> PROBLEM STATEMENT:
Copy the stretch of the readiness probe text from "You need to" through "an unready state.", replacing "application" with "service" wherever it occurs.

Implementing a Readiness Probe in Go

Readiness probes are crucial for ensuring that your Go applications are ready to receive traffic. They allow orchestration platforms like Kubernetes to determine if a pod is healthy and can handle requests, preventing traffic from being routed to unhealthy instances. This challenge asks you to implement a simple readiness probe endpoint in a Go HTTP server.

Problem Description

You need to create a Go program that exposes an HTTP endpoint (/ready) which acts as a readiness probe. This endpoint should return a 200 OK status code if the application is considered "ready" and a 503 Service Unavailable status code if it's not. Initially, the application should not be ready. The application should become ready after a configurable delay (specified in seconds). The readiness probe should also incorporate a simple health check: it should return a 503 if a simulated external dependency (represented by a simple counter) is unavailable.

Key Requirements:

  • /ready Endpoint: Implement an HTTP endpoint at /ready.
  • Initial Unready State: The application should start in an unready state.
  • Delayed Readiness: The application should transition to a ready state after a specified delay.
  • Dependency Health Check: The readiness probe should check the status of a simulated external dependency (a counter). If the counter is below a certain threshold, the probe should return 503.
  • HTTP Status Codes: Return 200 OK for ready, 503 Service Unavailable for unready or dependency issues.

> DATA PROVIDED:
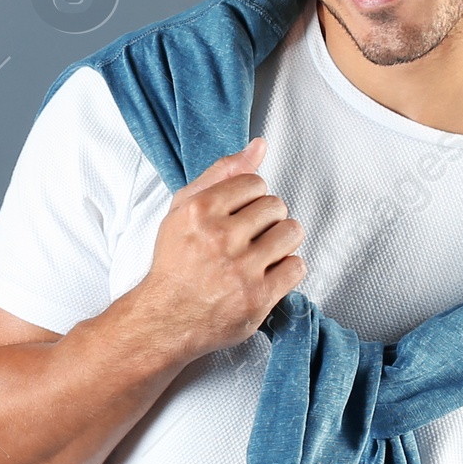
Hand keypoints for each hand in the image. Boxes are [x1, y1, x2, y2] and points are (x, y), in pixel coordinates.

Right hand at [131, 138, 305, 361]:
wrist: (166, 318)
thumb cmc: (176, 261)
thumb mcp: (185, 208)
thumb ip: (222, 173)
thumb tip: (260, 146)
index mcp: (200, 211)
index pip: (255, 183)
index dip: (251, 199)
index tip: (240, 216)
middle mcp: (220, 238)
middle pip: (276, 206)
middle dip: (267, 220)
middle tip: (250, 238)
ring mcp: (241, 269)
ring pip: (291, 232)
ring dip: (282, 241)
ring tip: (262, 253)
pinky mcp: (258, 297)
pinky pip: (297, 266)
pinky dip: (287, 269)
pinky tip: (267, 273)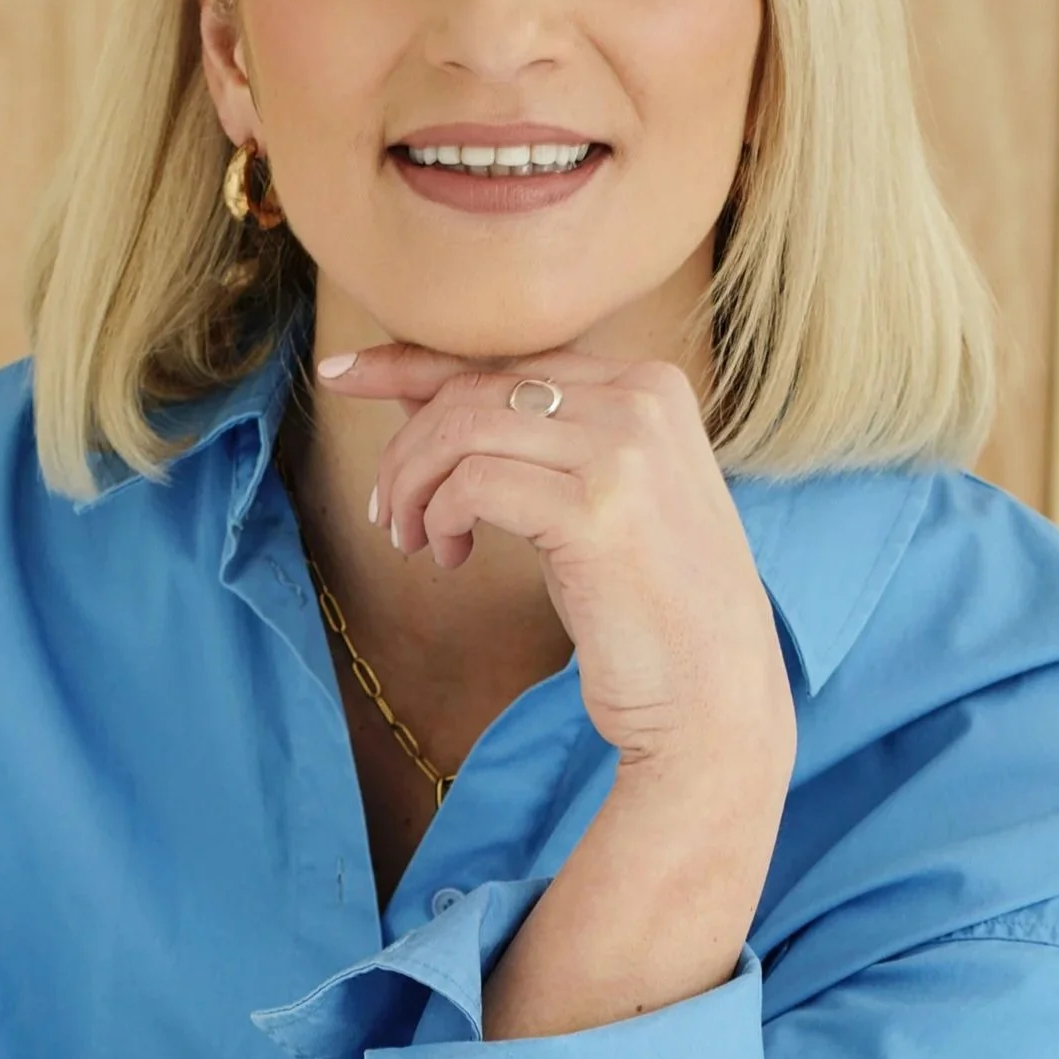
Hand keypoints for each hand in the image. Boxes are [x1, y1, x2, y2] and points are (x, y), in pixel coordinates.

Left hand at [325, 340, 795, 803]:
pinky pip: (473, 483)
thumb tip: (416, 394)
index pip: (506, 359)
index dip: (411, 366)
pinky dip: (440, 516)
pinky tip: (447, 556)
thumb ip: (523, 442)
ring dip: (414, 486)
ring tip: (412, 540)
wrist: (715, 698)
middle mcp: (641, 402)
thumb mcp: (588, 500)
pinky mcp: (597, 509)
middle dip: (407, 449)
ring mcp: (625, 451)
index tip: (343, 377)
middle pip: (475, 391)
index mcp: (649, 387)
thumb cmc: (647, 608)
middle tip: (389, 515)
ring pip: (462, 428)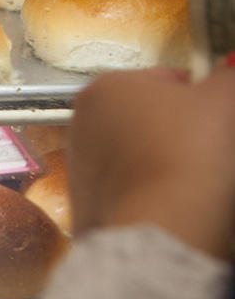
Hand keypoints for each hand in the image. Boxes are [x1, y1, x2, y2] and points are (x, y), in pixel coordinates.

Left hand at [69, 63, 234, 259]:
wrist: (159, 230)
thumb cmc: (189, 154)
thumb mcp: (225, 99)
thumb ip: (229, 76)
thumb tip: (231, 68)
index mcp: (104, 88)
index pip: (167, 81)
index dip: (202, 98)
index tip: (219, 118)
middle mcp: (80, 125)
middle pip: (151, 120)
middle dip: (185, 132)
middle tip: (215, 149)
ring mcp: (79, 169)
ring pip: (143, 157)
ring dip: (172, 163)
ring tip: (199, 178)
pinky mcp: (88, 208)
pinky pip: (134, 191)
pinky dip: (156, 193)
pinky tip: (177, 201)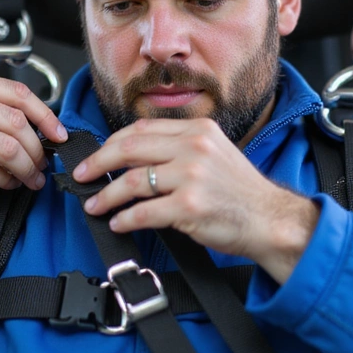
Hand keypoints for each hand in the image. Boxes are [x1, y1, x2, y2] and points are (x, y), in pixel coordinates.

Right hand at [0, 72, 67, 230]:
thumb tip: (35, 127)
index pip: (19, 93)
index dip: (45, 115)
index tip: (58, 134)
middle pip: (18, 122)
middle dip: (38, 148)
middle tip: (44, 163)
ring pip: (10, 146)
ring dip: (27, 167)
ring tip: (31, 178)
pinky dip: (6, 179)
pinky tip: (8, 182)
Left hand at [72, 118, 318, 282]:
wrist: (271, 218)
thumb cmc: (240, 191)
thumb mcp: (213, 153)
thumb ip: (179, 148)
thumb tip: (131, 158)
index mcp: (198, 129)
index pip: (140, 129)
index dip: (110, 143)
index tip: (96, 156)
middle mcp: (194, 147)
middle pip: (128, 149)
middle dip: (97, 164)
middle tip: (81, 176)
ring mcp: (192, 176)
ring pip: (131, 181)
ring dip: (106, 195)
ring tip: (95, 205)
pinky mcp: (189, 206)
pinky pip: (144, 212)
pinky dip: (125, 219)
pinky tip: (118, 223)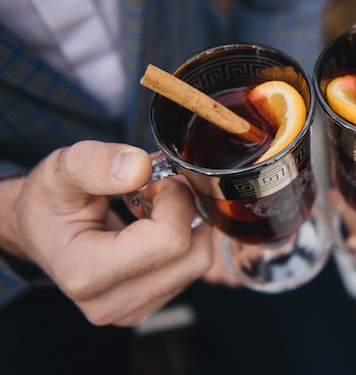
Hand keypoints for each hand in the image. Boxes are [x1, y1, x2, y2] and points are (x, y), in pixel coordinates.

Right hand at [1, 141, 213, 325]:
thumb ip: (95, 164)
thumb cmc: (49, 202)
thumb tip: (138, 167)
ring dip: (189, 224)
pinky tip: (157, 224)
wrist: (39, 230)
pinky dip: (186, 240)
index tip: (152, 180)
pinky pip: (192, 269)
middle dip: (186, 211)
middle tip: (158, 188)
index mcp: (85, 274)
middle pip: (192, 256)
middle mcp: (109, 304)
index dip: (174, 200)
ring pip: (198, 263)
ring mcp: (132, 310)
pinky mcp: (149, 304)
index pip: (169, 240)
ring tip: (155, 204)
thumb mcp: (60, 170)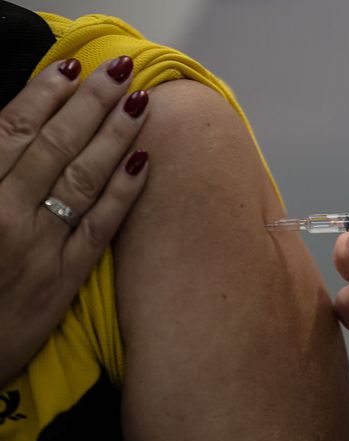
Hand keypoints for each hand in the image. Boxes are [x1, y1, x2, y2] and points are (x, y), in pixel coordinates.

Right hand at [0, 57, 149, 384]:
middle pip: (56, 145)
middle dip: (91, 103)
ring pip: (84, 178)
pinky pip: (101, 226)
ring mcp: (40, 247)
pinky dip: (124, 191)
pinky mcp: (66, 277)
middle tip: (120, 71)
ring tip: (140, 102)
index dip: (45, 94)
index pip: (12, 131)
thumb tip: (10, 133)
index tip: (72, 65)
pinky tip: (145, 161)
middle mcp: (6, 214)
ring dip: (115, 136)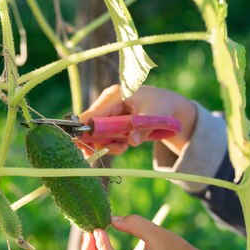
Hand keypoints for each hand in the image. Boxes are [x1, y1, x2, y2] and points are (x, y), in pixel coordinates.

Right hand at [78, 84, 197, 154]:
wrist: (168, 106)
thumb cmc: (161, 105)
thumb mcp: (155, 115)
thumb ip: (143, 129)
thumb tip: (132, 141)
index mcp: (115, 95)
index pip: (93, 113)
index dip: (84, 129)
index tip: (81, 145)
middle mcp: (108, 102)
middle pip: (91, 124)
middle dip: (95, 141)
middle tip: (98, 154)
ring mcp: (110, 112)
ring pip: (98, 133)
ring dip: (106, 145)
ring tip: (121, 149)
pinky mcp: (113, 122)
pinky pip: (106, 136)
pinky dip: (112, 144)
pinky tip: (123, 147)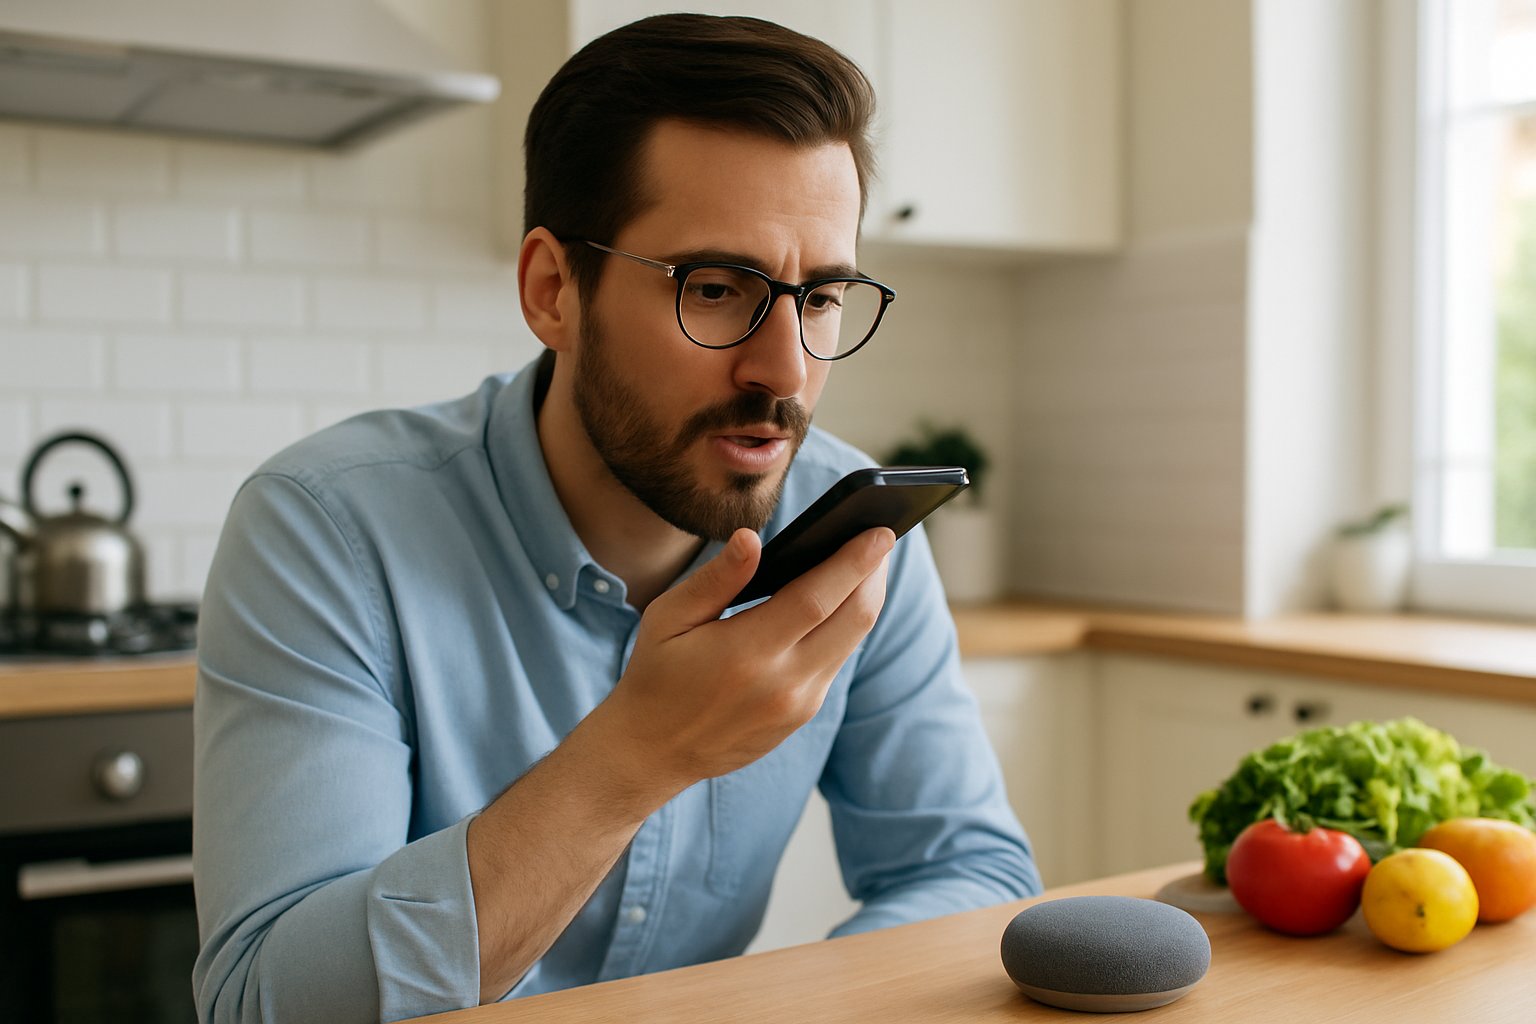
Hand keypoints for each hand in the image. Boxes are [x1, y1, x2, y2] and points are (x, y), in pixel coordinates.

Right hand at [592, 525, 893, 794]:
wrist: (652, 751)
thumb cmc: (656, 674)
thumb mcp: (668, 618)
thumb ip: (716, 579)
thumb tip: (751, 538)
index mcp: (746, 653)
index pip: (818, 597)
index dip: (854, 562)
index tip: (880, 532)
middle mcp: (784, 682)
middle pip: (854, 618)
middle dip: (874, 574)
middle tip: (882, 538)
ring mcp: (799, 703)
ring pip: (853, 640)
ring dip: (866, 598)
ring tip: (869, 562)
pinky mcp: (803, 715)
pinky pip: (837, 660)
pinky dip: (846, 625)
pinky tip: (841, 601)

> FINISHED TASK:
You need to create a Go program that exposes an HTTP endpoint (/ready) which acts as a readiness probe. This endpoint should return a 200 OK status code if the service is considered "ready" and a 503 Service Unavailable status code if it's not. Initially, the service should not be ready. The service should become ready after a configurable delay (specified in seconds). The readiness probe should also incorporate a simple health check: it should return a 503 if a simulated external dependency (represented by a simple counter) is unavailable.

Key Requirements:

  • /ready Endpoint: Implement an HTTP endpoint at /ready.
  • Initial Unready State: The service should start in an unready state.